For decades the exact number of nuclear warheads in the arsenal of the U.S. was a closely held secret. The U.S. didn’t want to tip its nuclear hand or possibly give enemies a way to better neutralize its nuclear arsenal. This week the U.S. for the first time has officially announced how many nuclear weapons are in its arsenal.

According to the Pentagon, the U.S. today has a total of 5,113 nuclear warheads stockpiled as of the end of September. That number is an 84% reduction in the number of warheads at the peak of the cold war in 1967 when America had 31,225 nuclear warheads. In 1989 America has 22,217 warheads in its arsenal.

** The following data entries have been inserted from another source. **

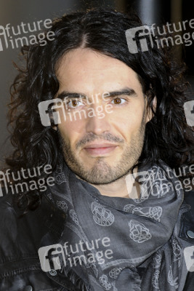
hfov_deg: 4.6
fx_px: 2423
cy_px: 146
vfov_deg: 6.9
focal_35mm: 300
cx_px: 97
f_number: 5
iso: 400
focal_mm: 200
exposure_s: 1/160
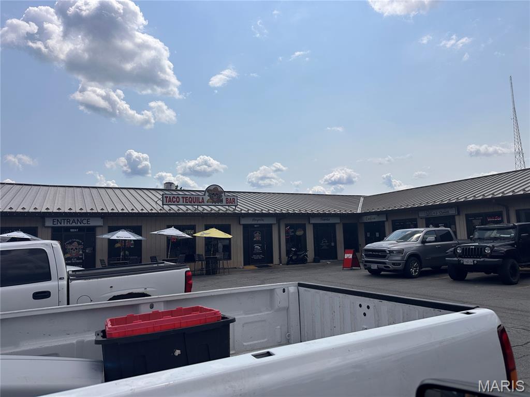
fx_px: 367
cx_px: 265
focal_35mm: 24
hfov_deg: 71.6
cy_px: 198
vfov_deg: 56.8
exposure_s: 1/12048
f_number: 1.78
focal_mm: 6.86
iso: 80
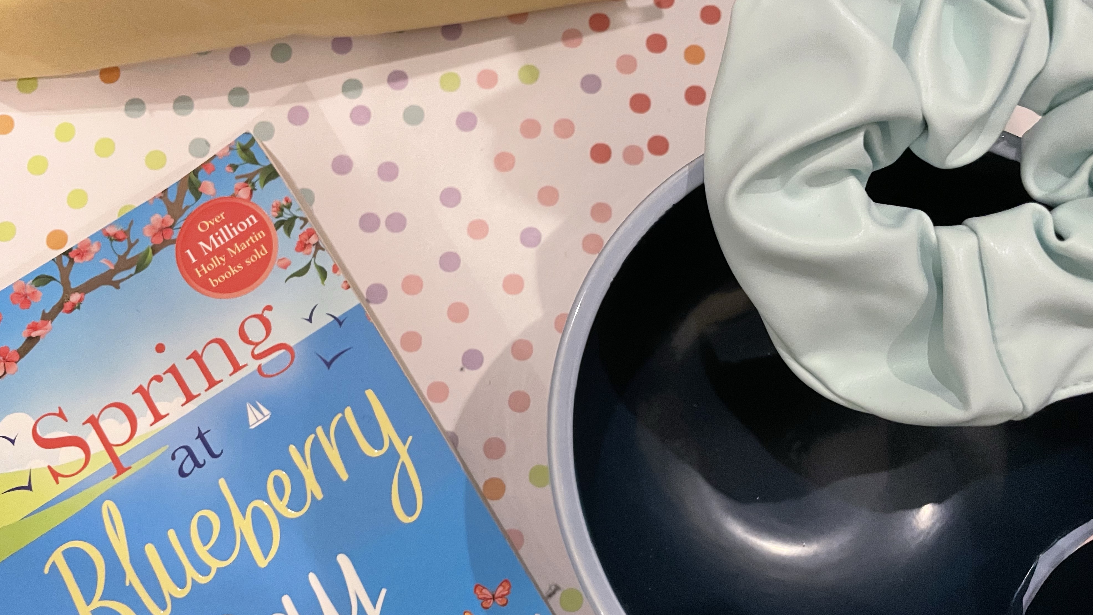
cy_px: 324
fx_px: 840
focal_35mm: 29
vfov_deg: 40.2
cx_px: 537
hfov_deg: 66.1
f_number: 1.6
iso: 500
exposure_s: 1/33
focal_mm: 4.2
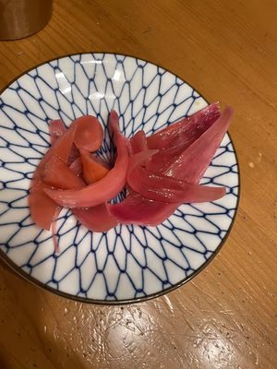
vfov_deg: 67.3
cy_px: 184
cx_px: 138
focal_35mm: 26
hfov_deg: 53.1
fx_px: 277
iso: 100
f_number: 1.6
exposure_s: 1/50
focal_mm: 4.2
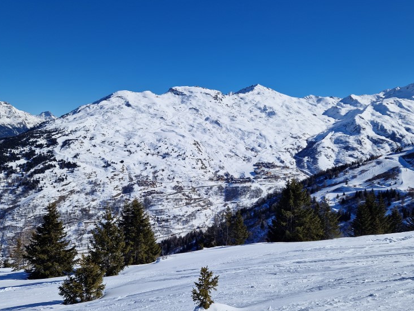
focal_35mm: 32
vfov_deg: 44.1
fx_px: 383
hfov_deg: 56.8
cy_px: 146
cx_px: 217
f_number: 1.8
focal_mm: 5.4
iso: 50
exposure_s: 1/4672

The reason for revealing these numbers is to show that the U.S. is complying and doing its part in the non-proliferation of nuclear arms treaty worked for so hard by the U.S. government and foreign governments.

A senior U.S. defense official said, "The United States is showing that it is being increasingly transparent. It's part of our commitment ... to set the stage for strength in non-proliferation and for further arms control."

Analysts fear that the announcement could have potential negative impact as well. The announcement could cause dismay in some countries when they learn that the U.S. has such an enormous stockpile so many years after the end of the Cold War. 

The numbers released for the nuclear stockpile of America includes all warheads that are deployed, kept in active reserve, and held in inactive storage.

However, the number does not include several thousand warheads that are awaiting dismantlement. An exact number of warheads waiting to be dismantled was not offered with officials saying that  more analysis was needed before announcing that number to be sure such an announcement would not affect national security.